I like your progression. dof is really subtle!
What were your render settings?
Quote from: sjefen on August 26, 2019, 06:17:36 PMAn update with depth of field and higher resolution.
Also, the first image is straight from TG, while the second has been adjusted in Lightroom.
I also think some of my problems with this scene is that the mud is to dark and I'm trying
to fix it by brightening the shadows and that makes the trees look strange.
To something different. I'm not sure if Terragen does this already, but I have a feeling it
doesn't, so can @Matt please take a look at this video and see if there are any possibilities here?
I like where this discussion is going... I have a lot of interest in this myself lately.
I have seen that Blender video quite a while ago and it made me read quite a bit on it for past couple of months.

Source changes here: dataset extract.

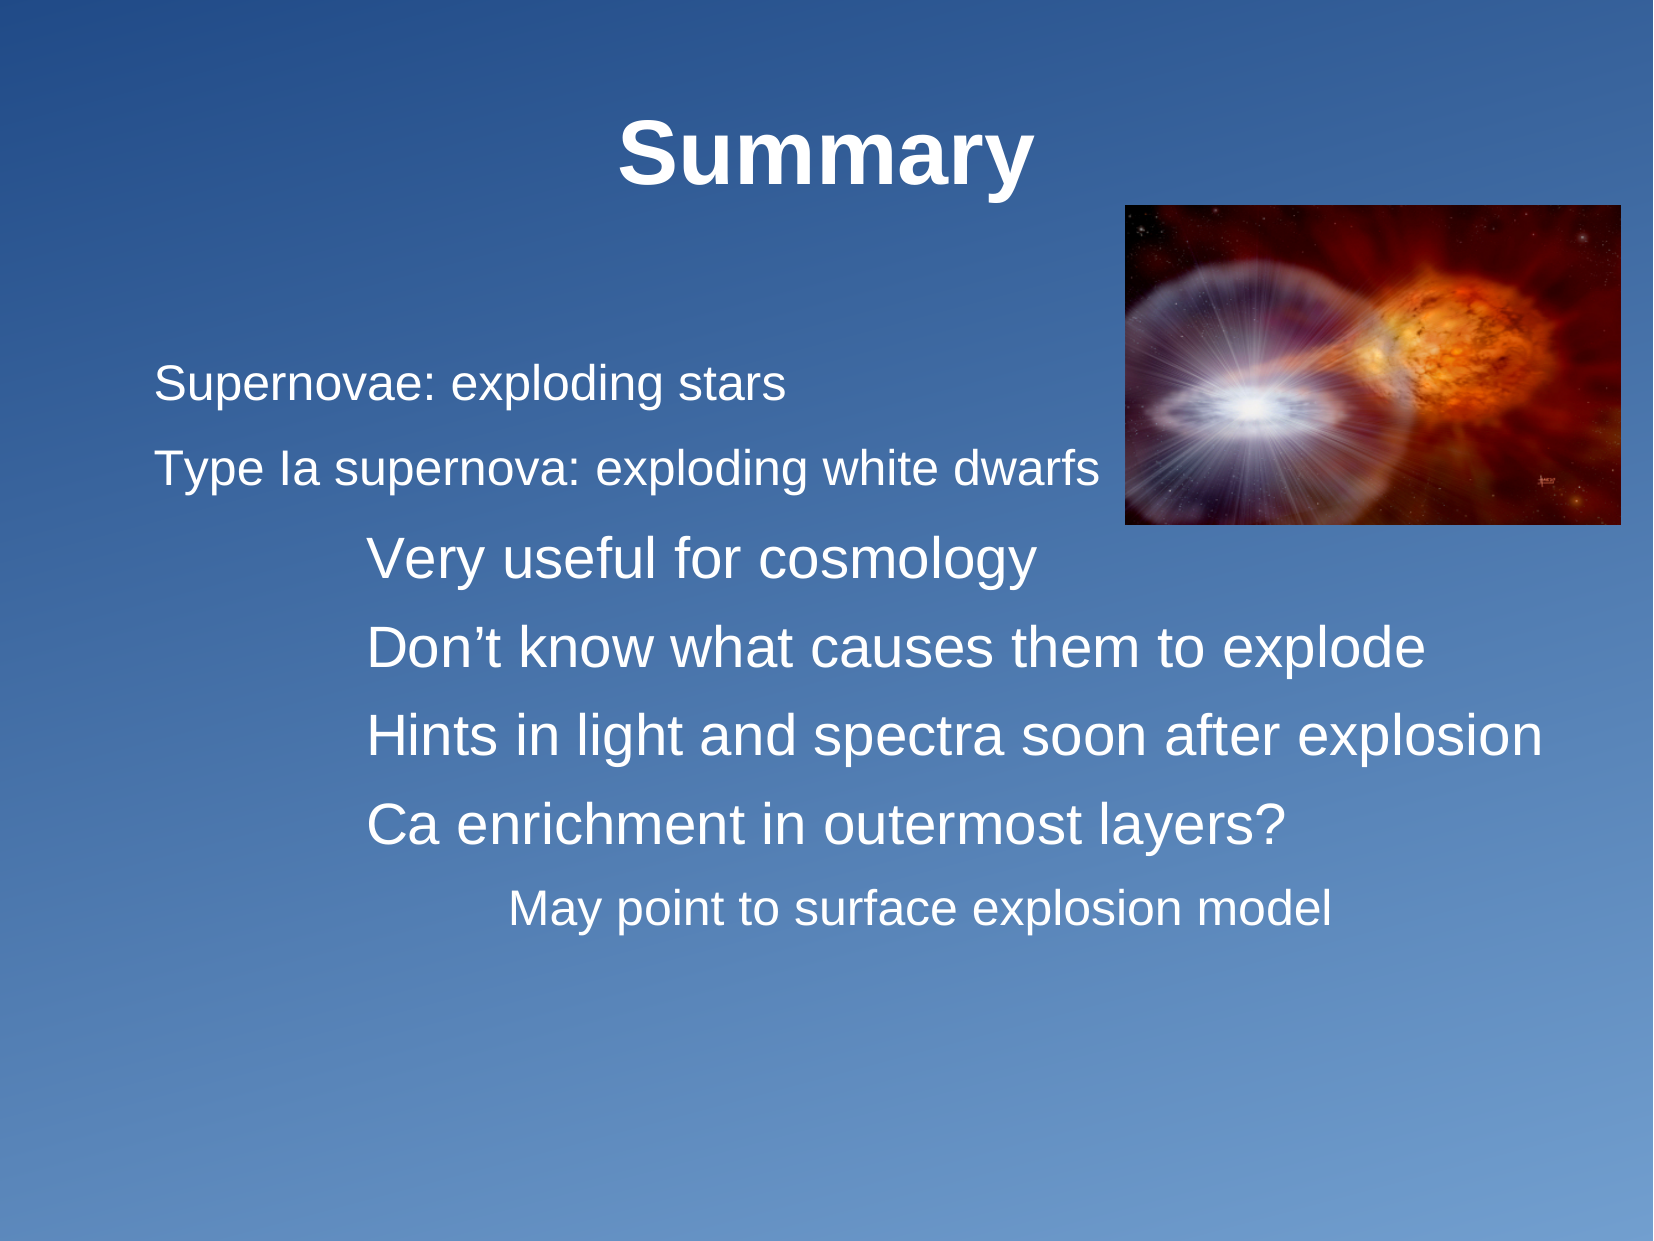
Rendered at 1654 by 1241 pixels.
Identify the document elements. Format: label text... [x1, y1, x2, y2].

I don't know either how wide TG's gamut is. There's a lot of dynamic range in EXR, but colour-wise I'm not sure and that's a different discussion to how many stops of light (the dynamic range I refer to) you can stuff into EXR. Which is insane. However, in sRGB bright saturation colours become solid white much more quickly than when you work in wider gamut.
TG renders linear internally and a colour transform applies gamma so you look at a natural looking image in your renderviewport, because a linear render just looks dull and grey and not how you usually view images.

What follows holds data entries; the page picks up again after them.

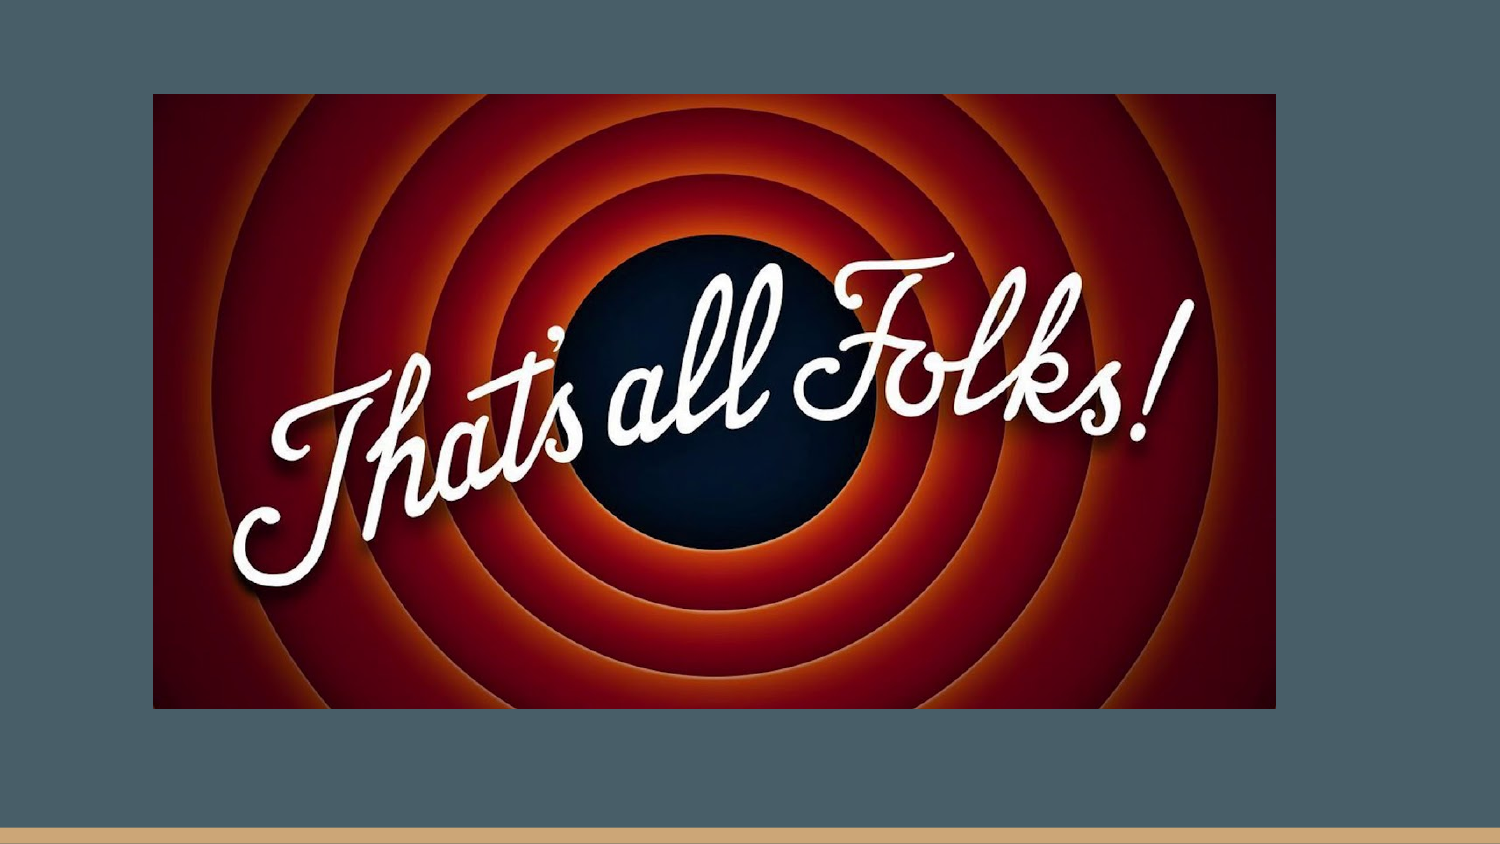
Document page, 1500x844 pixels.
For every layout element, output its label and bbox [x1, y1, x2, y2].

picture [153, 94, 1276, 709]
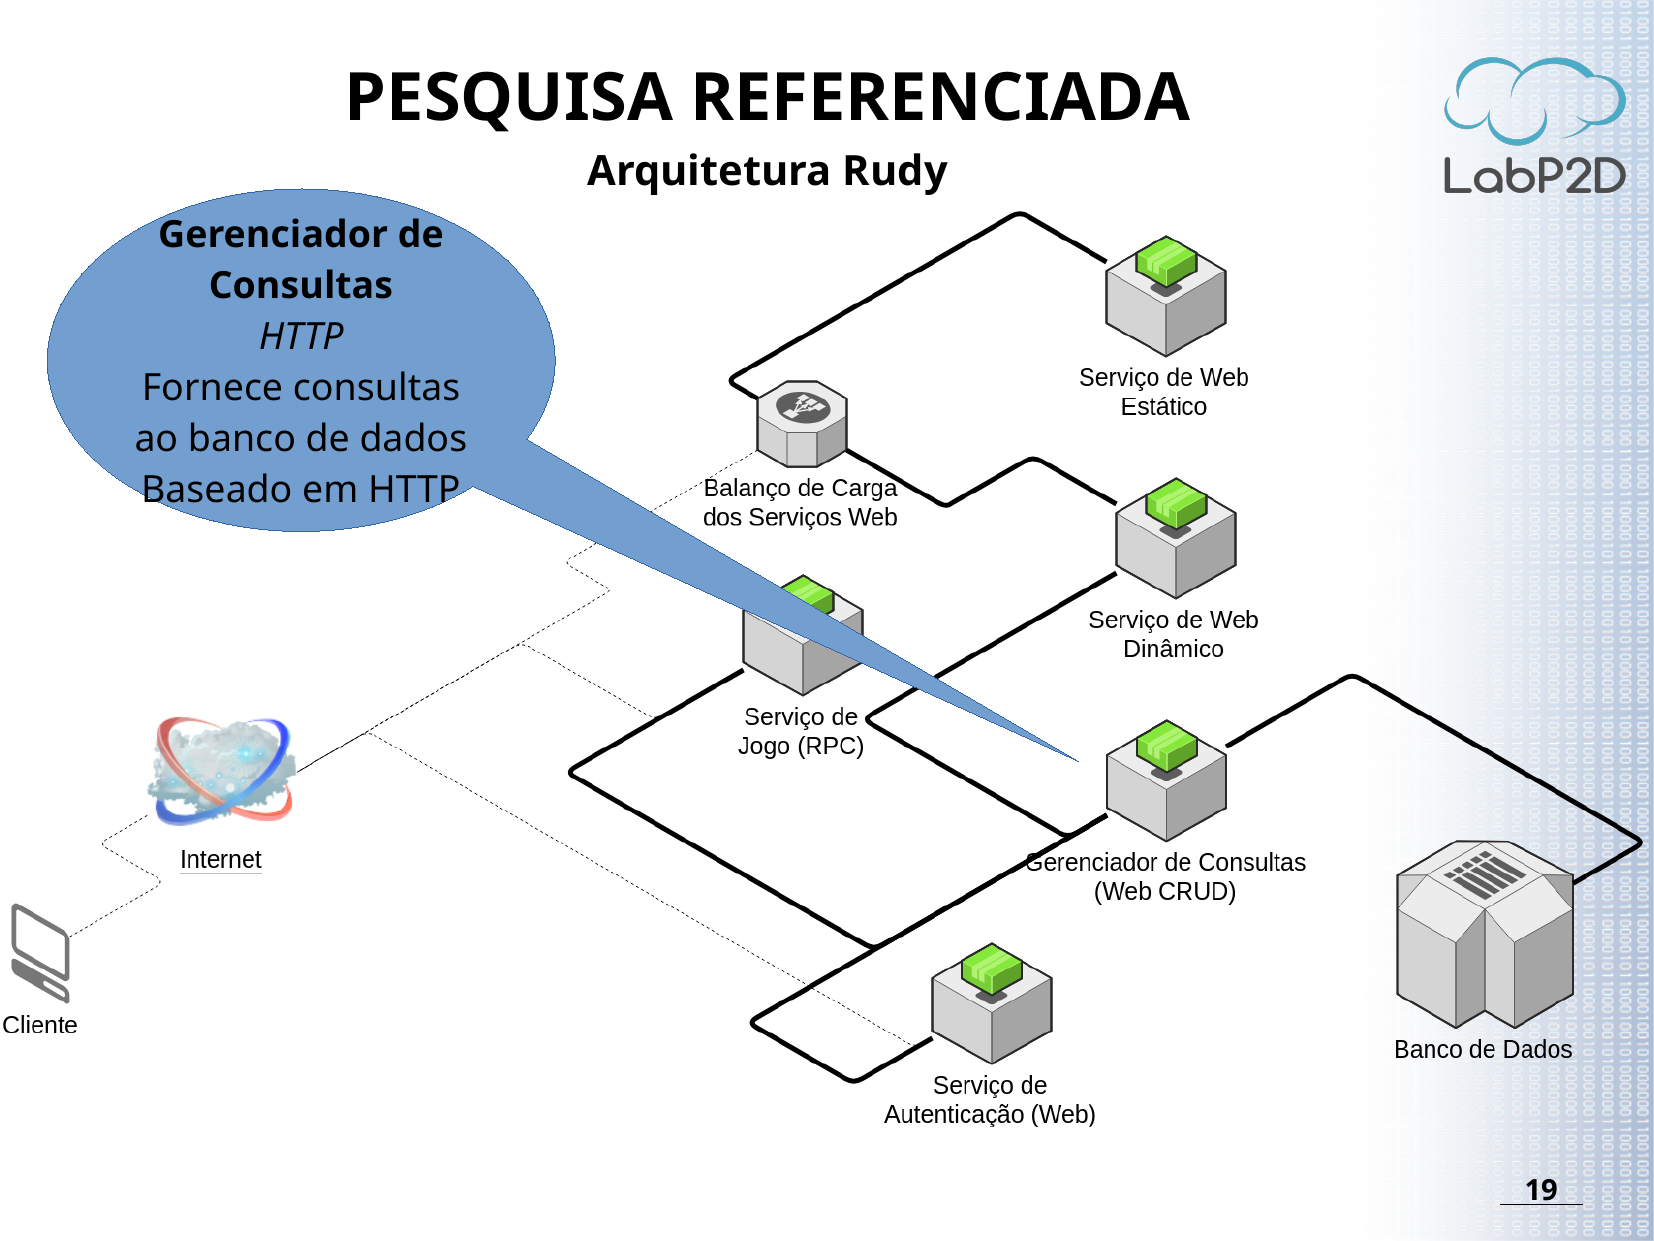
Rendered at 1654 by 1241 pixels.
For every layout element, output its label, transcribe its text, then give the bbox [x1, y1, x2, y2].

text_box Gerenciador de Consultas HTTP Fornece consultas ao banco de dados Baseado em HTTP [47, 188, 1079, 762]
title PESQUISA REFERENCIADA Arquitetura Rudy [82, 19, 1453, 227]
picture [2, 1, 1654, 1240]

Blender Filmic is such a view transform.
The linear rendering internally also follows some kind of colourspace definition, dependant on primaries as starting point and probably a lot of other processes afterwards.
Primaries are the conversion of your shader input sRGB's to linear red/green/blue values and they can follow specifications.
Right now, if I'm correct, if you inspect a .tgd the colours of your shader are the median of the RGB linearized value.
So RGB @ 128, 120, 130 has a median of 128 which linearizes to 128/255 = 0.5019.
This hints to me to that TG's renderer uses sRGB primaries.
However, this does not mean that internally colours cannot become richer than sRGB, but I don't know for TG "how far" that goes. Does it extend far beyond sRGB? Do we really have a lot more colours in linear scene space or just a little bit more?
These are retained in your 32-bit float EXR.
To my knowledge, any other output format has its colours and its brightness/saturation clamped to the limits of sRGB.
So it could well be that Blender is also using sRGB primaries and that the Filmic view transform is what it's all about and thus what we perhaps also wish for.
Or perhaps this view transform needs a wider gamut in linear scene space to work correctly. I keep thinking of how colours wash out when they become brighter and how much less that happens when rendering in wide gamut internally, which then would allow for a more correct film emulation view transform.
Anyway, I don't know exactly. I would like to know more too!